There are various undergraduate faculties covering the fields of the performing arts, art and design, and culture and media. There are also graduate faculties offering Master of Fine Arts degrees.

==History==
In the beginning, the Institute of Indonesian Arts and Culture, Bandung, was called Dance Conservatory (Indonesian: Konservatori Tari (KORI)) which was founded in March 1968. However, during this period, the institute was not yet a formal higher education institution. By 1971, an agreement was signed between several government agencies and art education institutes in Bandung, West Java, and Yogyakarta, which led to the Dance Conservatory to function as a branch of the Indonesian Dance Academy of Yogyakarta (Indonesian: Akademi Seni Tari Indonesia (ASTI) Yogyakarta) – which was a precursor to the modern-day Institute of Indonesian Arts and Culture, Yogyakarta – leading to the Dance Conservatory to be renamed Indonesian Dance Academy of Bandung (Indonesian: Akademi Seni Tari Indonesia (ASTI) Bandung).

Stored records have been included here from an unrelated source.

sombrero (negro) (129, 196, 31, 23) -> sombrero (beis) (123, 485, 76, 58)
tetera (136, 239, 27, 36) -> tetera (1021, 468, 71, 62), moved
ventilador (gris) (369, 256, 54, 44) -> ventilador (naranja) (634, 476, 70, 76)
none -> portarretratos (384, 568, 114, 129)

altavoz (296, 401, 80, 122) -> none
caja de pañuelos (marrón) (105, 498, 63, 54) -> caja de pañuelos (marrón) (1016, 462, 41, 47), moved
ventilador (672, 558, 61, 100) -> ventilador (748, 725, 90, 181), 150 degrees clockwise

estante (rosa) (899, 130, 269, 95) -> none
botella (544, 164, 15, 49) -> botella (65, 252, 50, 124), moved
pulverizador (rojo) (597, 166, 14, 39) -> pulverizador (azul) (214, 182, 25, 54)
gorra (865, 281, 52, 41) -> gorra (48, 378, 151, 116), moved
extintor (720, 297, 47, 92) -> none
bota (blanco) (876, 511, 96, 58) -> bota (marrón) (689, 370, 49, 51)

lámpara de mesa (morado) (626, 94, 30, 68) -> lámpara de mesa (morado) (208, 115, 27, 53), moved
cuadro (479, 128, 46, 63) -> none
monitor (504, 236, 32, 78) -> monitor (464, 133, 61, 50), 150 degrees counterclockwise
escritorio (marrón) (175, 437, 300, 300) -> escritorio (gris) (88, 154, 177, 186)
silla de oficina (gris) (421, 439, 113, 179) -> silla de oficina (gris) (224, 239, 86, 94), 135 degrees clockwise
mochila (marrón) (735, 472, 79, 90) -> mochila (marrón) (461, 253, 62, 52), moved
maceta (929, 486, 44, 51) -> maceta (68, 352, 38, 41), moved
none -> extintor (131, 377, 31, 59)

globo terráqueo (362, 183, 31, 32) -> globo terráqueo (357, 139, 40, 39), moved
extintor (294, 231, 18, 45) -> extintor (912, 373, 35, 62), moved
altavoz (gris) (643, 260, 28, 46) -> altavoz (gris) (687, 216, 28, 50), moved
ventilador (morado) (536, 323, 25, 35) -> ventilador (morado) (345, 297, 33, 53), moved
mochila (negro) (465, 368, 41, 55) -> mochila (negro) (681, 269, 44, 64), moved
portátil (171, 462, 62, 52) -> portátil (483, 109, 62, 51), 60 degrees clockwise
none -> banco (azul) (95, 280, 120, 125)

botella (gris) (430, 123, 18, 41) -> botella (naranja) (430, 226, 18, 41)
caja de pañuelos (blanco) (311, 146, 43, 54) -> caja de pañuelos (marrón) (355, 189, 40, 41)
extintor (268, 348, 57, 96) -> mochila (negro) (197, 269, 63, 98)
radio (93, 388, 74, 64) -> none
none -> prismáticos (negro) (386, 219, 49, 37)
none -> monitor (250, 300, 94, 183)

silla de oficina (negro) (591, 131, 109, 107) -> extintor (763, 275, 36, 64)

In 1995, due to a governmental initiative for art higher education development, the Indonesian Dance Academy of Bandung underwent another structural and name change, becoming the Indonesian Art College of Bandung (Sekolah Tinggi Seni Indonesia (STSI) Bandung). Several new programs were added to the school, including karawitan, theater, performing arts, fine arts, beauty and fashion, television and film, as well as angklung study and bamboo music. Finally, in 2014, the art college became the Institute of Indonesian Arts and Culture following a presidential decree by Susilo Bambang Yudhoyono.

== Logo ==
The logo of the institute is dark blue, and is made up of a fishbone cactus flower, bow, bird wings, and rebab (a string instrument).

Each of the faculties has a different flag color with a white-colored version of the institute's logo on the center of the flag.

== Facilities ==

=== Performing arts center ===
The institute has five performing arts center, including two pendopo-style buildings (Pendopo Mundinglaya, Pendopo Mundinglaya 2), two high-rise buildings (Gedung Pertunjukan Sunan Ambu, Gedung Olah Seni Patanjala), and one open theater-style space (Mini Panggun Terbuka Karawitan).